6As tarefas de cada um

Temos todos o grande desejo de não deixar cair em saco roto as graças da JMJ, mas alertamos o perigo de que algo se passe sem nos darmos conta. Para evitar isso, o mais importante é mesmo apontar todas as energias para esses dias e tentar, cada um, com os seus grupos e comunidades, viver o mais intensamente possível para que não se perca nenhuma semente. Como disse Abraão junto do Carvalho de Mambré, também nós devemos dizer: “Não passes Te rogo sem Te deteres” (Gen 18,3). A Jornada, porque é um acontecimento na história, também passará, mas os efeitos dela, se vêm de Deus, possuem o carácter de realidade eterna, detêm-se, prometem e geram frutos!

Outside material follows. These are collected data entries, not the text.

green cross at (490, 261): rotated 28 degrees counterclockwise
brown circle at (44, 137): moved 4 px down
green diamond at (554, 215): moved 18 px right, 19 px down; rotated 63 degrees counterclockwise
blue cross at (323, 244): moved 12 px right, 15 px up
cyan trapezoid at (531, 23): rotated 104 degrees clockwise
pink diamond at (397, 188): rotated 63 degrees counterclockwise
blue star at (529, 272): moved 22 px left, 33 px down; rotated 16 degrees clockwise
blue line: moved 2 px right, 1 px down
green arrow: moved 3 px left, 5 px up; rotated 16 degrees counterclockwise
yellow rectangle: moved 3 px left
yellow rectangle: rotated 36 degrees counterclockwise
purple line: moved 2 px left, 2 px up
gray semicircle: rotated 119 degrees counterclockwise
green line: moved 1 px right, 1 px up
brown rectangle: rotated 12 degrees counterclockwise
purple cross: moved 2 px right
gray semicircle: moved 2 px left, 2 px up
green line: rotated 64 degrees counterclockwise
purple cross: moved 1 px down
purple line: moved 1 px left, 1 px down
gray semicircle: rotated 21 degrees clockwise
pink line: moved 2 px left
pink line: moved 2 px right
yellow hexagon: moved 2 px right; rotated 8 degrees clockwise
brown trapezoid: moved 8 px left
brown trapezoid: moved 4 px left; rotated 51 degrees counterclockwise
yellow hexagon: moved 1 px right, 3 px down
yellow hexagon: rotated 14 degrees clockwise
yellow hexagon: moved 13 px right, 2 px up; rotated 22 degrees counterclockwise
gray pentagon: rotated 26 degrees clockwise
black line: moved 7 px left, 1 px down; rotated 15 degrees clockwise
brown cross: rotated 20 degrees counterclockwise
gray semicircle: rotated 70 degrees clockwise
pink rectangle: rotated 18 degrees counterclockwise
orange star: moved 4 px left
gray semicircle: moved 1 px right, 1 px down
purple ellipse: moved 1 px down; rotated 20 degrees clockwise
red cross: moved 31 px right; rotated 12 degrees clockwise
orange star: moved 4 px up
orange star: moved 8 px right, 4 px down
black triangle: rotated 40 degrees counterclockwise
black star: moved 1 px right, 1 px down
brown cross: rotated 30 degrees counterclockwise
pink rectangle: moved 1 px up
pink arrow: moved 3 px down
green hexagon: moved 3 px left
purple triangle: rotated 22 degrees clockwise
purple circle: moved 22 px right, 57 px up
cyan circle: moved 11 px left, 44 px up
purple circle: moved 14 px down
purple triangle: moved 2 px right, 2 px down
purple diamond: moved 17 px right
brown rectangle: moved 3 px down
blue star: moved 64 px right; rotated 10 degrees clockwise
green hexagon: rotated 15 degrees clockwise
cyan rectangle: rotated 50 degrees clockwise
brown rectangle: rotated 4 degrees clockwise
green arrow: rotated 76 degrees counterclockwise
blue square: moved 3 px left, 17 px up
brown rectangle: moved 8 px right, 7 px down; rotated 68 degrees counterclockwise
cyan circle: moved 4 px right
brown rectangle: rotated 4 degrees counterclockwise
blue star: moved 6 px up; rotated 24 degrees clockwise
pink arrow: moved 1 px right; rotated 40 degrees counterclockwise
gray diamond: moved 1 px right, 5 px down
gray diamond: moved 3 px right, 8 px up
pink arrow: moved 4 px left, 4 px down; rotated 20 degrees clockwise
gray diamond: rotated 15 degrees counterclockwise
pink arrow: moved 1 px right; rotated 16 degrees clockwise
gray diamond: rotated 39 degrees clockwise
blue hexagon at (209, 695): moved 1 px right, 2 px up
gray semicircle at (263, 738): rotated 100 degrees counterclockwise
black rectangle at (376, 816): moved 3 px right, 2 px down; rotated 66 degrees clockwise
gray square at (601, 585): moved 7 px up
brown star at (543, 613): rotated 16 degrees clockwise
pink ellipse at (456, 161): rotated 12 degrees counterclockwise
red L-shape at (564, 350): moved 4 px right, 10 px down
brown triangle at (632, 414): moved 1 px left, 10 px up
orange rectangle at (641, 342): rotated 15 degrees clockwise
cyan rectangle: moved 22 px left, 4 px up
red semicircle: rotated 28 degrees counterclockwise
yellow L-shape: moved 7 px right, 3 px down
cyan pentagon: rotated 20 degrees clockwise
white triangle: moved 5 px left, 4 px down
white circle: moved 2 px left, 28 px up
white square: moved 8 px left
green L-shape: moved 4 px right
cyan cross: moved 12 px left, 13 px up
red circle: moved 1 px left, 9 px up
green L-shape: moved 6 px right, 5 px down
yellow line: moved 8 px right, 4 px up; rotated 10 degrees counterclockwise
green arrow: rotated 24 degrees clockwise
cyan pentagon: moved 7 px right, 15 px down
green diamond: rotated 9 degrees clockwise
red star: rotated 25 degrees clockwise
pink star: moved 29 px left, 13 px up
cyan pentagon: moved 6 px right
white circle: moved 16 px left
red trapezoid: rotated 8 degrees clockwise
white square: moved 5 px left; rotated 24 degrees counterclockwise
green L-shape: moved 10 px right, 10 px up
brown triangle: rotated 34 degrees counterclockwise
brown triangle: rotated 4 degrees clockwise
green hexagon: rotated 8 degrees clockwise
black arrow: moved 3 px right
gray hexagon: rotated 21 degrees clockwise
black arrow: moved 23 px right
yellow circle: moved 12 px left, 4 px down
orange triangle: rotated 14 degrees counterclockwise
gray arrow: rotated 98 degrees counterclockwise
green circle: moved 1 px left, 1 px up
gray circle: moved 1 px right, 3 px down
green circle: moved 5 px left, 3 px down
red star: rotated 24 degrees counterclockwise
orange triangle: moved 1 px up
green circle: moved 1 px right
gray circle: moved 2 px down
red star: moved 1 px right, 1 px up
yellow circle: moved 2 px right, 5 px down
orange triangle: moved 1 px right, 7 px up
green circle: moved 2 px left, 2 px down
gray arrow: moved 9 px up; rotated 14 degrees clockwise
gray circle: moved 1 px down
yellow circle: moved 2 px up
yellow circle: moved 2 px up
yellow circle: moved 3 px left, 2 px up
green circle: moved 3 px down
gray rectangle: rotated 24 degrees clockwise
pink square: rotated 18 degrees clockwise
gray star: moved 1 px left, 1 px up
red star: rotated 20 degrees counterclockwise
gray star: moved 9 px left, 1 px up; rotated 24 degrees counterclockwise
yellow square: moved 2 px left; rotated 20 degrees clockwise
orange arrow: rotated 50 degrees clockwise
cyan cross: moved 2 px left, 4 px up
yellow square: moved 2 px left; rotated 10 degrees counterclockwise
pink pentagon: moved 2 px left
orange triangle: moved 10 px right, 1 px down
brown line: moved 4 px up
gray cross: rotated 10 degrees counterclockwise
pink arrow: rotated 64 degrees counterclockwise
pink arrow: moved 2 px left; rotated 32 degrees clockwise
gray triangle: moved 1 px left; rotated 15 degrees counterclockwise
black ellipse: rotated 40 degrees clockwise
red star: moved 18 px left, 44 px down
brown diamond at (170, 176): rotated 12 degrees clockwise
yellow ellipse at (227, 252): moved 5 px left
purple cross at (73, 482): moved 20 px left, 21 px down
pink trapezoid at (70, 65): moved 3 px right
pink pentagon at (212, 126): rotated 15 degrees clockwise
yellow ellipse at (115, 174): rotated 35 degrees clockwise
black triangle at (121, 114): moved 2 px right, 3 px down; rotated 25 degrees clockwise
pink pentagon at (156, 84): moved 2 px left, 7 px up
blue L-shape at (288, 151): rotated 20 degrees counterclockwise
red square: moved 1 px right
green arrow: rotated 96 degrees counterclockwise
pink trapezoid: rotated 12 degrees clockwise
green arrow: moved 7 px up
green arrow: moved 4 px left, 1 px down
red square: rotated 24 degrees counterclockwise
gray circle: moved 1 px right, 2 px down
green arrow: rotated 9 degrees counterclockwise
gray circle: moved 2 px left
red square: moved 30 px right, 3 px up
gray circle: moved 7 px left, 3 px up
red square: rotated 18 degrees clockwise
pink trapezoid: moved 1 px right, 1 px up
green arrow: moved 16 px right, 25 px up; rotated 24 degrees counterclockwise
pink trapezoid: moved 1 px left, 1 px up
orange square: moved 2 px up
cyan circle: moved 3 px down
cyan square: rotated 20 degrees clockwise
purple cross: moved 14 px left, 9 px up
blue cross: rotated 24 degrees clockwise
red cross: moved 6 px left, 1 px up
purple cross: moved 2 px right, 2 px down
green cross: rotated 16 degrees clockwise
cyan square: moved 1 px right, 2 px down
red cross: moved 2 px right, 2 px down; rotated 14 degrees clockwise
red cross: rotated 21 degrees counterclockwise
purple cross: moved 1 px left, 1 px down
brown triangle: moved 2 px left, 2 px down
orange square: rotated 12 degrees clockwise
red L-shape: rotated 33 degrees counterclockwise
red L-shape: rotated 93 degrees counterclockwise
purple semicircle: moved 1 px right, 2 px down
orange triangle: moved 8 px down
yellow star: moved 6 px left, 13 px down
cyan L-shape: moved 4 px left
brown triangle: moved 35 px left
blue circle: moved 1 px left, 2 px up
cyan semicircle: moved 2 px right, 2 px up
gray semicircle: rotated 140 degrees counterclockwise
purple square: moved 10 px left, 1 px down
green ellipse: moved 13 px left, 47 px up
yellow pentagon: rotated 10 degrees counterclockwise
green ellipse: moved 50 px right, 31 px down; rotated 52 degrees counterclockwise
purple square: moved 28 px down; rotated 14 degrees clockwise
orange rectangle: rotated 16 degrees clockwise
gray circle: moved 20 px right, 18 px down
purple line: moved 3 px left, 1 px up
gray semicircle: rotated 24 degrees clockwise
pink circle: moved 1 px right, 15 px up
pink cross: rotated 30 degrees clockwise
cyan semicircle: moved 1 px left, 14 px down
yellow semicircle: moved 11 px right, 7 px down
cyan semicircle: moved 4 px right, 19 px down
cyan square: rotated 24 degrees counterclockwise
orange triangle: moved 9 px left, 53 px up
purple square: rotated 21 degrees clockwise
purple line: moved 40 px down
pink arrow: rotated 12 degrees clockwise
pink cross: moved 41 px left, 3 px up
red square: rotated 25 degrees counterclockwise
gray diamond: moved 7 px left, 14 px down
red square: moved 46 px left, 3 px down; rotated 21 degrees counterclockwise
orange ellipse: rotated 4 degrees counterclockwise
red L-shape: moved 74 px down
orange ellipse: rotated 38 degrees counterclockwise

Toda a Igreja se vê envolvida, mas, aos pastores da Igreja – bispos, padres, responsáveis de grupos, educadores – será pedido muito. Antes de mais que se deixem tocar pelo mesmo entusiasmo que querem que os jovens experimentem, mas também que sejam educadores e provoquem esse entusiasmo onde ele faltar e, depois da Jornada, será pedido que acolham o que surgir, que ajudem a perceber os desafios feitos por Deus e a avaliar tudo para reter todo o bem que surgir.

7Desejo da surpresa

O Papa, na mensagem para o Dia Mundial da Juventude de 2021, tendo já em vista a Jornada de Lisboa, explica o impacto inesperado que teve o encontro de Jesus com Saulo no caminho para Damasco e termina convidando todos: “Espero que todos nós possamos viver estas etapas como verdadeiros peregrinos e não como «turistas da fé»! Abramo-nos às surpresas de Deus, que quer fazer resplandecer a sua luz sobre o nosso caminho. Abramo-nos à escuta da sua voz, inclusive através dos nossos irmãos e irmãs. Assim ajudar-nos-emos uns aos outros a levantar-nos juntos e, neste difícil momento histórico, tornar-nos-emos profetas de tempos novos, cheios de esperança! A Bem-Aventurada Virgem Maria interceda por nós.”